Every record below is to be restated verbatim, though its images are not.

+===+

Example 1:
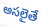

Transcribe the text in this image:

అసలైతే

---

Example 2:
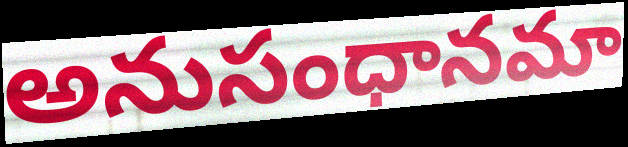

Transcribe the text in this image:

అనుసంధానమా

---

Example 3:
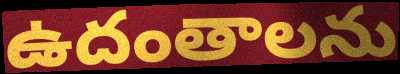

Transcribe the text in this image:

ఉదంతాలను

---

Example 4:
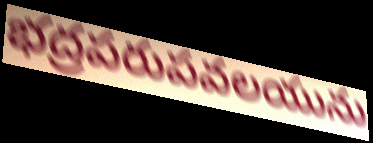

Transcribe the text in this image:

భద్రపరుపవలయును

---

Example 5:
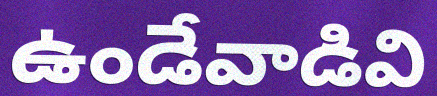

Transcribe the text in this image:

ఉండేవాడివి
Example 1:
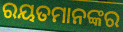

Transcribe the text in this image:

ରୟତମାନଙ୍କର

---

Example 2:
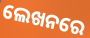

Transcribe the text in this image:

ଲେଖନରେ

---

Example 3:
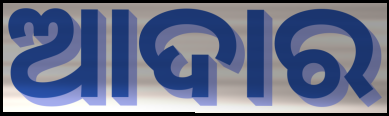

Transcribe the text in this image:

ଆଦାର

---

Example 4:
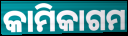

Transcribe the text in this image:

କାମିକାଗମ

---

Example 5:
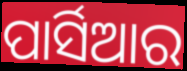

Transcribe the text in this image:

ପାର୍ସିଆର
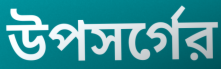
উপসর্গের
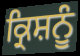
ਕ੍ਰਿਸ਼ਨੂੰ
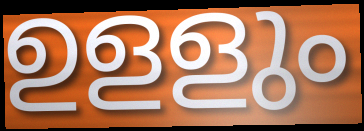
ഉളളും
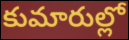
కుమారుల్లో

+===+

* **Solution**:
Example 1:

Transcribe the text in this image:

అసలైతే

---

Example 2:

Transcribe the text in this image:

అనుసంధానమా

---

Example 3:

Transcribe the text in this image:

ఉదంతాలను

---

Example 4:

Transcribe the text in this image:

భద్రపరుపవలయును

---

Example 5:

Transcribe the text in this image:

ఉండేవాడివి
Example 1:

Transcribe the text in this image:

ରୟତମାନଙ୍କର

---

Example 2:

Transcribe the text in this image:

ଲେଖନରେ

---

Example 3:

Transcribe the text in this image:

ଆଦାର

---

Example 4:

Transcribe the text in this image:

କାମିକାଗମ

---

Example 5:

Transcribe the text in this image:

ପାର୍ସିଆର
উপসর্গের
ਕ੍ਰਿਸ਼ਨੂੰ
ഉളളും
కుమారుల్లో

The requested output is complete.